Media
During Key West Talks
For the Resolution of the Karabakh Conflict

Armenian, Azeri Leaders Meet in Florida
by Anna Hakobyan

Source: Transitions Online
Date: April 2-8, 2001

YEREVAN, Armenia - Negotiations between Armenian President Robert Kocharian and Azeri President Heydar Aliyev that started on 3 April in Key West, Florida, ended as expected on 6 April, but without any measurable progress.

Vahe Gabrielian, Kocharians spokesman, on 7 April said that the meeting had resulted in a further narrowing of differences, but Armenian Foreign Minister Vartan Oskanian asserted that there are still disagreements on numerous questions, The Associated Press reported.

Despite these statements, U.S. representative Carey Cavanaugh told journalists that the meetings represented a bold and significant step forward, and French negotiator Jean-Jacques Gaillard said that the two sides are now much closer to peace than they were before the Key West meeting, RFE/RL reported. They also announced that a comprehensive new proposal was being readied, though they refused to provide specifics.

The Minsk branch of the OSCE mediated the latest round of talks, and representatives of the co-chair countries - Nikolai Gribkov from Russia, Cavanaugh from the United States, and Gaillard from France - were joined by U.S. Secretary of State Colin Powell. Neither Kocharian nor Aliyev had evinced much hope in the run-up to the talks that a breakthrough was imminent.

The meetings focused not only on creating a new version of the disputed 1994 Karabakh conflict settlement but also on narrowing the discords that have been reported in the previous 16 face-to-face Kocharian-Aliyev meetings.

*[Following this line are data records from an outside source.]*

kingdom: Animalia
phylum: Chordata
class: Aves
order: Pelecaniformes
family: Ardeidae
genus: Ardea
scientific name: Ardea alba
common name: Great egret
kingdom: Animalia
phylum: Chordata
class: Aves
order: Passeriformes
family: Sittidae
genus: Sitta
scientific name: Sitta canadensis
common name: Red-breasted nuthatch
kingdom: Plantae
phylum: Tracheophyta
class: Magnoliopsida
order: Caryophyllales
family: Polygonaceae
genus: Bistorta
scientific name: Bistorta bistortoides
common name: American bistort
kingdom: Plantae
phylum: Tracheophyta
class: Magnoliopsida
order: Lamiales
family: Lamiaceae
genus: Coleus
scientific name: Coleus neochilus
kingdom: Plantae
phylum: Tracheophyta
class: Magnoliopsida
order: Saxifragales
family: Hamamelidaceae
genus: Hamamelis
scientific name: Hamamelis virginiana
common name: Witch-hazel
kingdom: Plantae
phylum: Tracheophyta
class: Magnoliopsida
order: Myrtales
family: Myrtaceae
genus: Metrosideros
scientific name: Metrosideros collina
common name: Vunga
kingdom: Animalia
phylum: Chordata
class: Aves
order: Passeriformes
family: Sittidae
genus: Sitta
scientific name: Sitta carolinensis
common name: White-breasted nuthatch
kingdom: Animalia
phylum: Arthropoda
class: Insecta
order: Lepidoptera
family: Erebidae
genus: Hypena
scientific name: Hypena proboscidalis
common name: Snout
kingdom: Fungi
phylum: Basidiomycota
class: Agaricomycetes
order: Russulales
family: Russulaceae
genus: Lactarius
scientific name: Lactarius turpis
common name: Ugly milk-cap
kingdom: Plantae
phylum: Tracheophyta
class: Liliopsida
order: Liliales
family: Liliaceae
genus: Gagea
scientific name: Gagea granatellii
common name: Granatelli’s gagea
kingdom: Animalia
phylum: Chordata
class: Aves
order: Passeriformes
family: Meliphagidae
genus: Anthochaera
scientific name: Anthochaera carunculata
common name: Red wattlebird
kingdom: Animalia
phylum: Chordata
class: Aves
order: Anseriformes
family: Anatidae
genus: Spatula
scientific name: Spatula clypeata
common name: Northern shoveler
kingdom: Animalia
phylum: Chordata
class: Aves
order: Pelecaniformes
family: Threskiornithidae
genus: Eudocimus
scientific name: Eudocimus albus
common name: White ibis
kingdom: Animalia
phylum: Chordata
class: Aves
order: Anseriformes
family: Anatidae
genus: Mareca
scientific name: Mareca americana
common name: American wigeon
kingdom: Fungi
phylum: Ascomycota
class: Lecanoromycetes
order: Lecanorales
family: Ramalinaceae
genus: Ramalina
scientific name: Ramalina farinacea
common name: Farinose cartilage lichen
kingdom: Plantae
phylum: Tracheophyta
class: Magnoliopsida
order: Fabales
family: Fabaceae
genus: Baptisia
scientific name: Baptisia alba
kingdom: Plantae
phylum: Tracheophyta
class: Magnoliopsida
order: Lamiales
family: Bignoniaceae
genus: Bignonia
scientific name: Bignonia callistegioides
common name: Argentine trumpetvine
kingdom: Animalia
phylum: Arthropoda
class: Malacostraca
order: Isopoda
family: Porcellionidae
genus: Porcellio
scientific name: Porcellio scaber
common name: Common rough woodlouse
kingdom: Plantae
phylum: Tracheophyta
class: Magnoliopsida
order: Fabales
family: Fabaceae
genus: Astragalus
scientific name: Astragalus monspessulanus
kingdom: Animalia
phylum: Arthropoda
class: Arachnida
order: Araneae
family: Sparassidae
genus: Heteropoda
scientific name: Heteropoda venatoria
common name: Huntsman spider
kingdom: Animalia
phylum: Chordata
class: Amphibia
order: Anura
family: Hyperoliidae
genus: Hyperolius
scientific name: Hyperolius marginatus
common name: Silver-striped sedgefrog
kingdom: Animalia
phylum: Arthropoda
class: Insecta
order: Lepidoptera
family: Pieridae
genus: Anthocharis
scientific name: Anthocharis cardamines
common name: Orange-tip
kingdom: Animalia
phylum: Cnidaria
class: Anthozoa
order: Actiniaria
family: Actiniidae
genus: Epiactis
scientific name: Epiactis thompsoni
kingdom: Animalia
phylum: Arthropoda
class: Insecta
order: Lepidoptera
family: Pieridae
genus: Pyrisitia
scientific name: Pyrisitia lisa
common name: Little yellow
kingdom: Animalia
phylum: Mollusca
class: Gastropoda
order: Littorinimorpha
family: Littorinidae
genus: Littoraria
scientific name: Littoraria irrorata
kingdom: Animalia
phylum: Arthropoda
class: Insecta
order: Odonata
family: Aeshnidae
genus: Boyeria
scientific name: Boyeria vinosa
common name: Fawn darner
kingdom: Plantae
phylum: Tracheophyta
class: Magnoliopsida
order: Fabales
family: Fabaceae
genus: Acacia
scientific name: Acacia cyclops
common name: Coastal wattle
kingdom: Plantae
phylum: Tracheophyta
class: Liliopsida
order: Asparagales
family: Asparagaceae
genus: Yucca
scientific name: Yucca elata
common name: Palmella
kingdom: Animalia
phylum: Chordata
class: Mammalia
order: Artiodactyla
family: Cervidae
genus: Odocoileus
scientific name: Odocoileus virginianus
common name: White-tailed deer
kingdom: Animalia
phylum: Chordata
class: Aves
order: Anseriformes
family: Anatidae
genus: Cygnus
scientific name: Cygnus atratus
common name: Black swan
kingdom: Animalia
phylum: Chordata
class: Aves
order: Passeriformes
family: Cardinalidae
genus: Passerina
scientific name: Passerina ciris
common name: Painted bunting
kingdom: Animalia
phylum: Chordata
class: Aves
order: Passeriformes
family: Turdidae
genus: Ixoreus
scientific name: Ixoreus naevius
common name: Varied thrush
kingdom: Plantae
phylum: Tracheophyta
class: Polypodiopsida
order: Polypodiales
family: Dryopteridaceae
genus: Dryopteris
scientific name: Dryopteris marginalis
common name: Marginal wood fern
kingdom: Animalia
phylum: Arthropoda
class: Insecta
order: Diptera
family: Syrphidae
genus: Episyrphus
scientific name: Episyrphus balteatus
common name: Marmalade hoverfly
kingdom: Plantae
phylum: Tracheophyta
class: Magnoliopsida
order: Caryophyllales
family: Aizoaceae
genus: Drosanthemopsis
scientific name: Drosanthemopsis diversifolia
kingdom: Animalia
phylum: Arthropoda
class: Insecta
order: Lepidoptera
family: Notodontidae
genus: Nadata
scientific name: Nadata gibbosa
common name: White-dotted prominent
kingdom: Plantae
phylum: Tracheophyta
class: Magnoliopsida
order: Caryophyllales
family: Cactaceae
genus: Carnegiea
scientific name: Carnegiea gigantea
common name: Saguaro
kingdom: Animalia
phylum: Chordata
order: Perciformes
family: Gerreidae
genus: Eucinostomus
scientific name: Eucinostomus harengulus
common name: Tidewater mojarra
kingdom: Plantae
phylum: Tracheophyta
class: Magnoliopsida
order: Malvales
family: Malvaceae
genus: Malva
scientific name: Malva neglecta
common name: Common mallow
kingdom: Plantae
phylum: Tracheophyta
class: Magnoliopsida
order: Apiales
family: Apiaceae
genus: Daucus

During a 3 April press conference, Powell, when asked about the chances of a new agreement, answered only that there were a number of ideas, but called on the two parties to make a mutual compromise. After meeting separately with the OSCE Minsk group and Powell on 3 April, however, the Armenian and Azeri presidents also held a press conference during which the two exchanged barbs.

Statements from Baku on 5 April - just three days into the Key West meeting - were far from conciliatory. In an interview published that day in Azerbaijan, head of the Azeri presidential administration Ramiz Mehtiyev said that if a more equitable peace is not negotiated, new violence is possible. Azeri Foreign Minister Tofig Zulfugarov told Yeni Musavat that he is pessimistic about the chances of a breakthrough, RFE/RL reported.

The conflict between Armenia and Azerbaijan over the breakaway republic of Nagorno-Karabakh - which cost more than 20,000 lives between 1991 and 1994 - was formally ended by a 1994 cease-fire, but the questions of Azeri territorial integrity and ethnic Armenian self-determination in the region remain unsolved.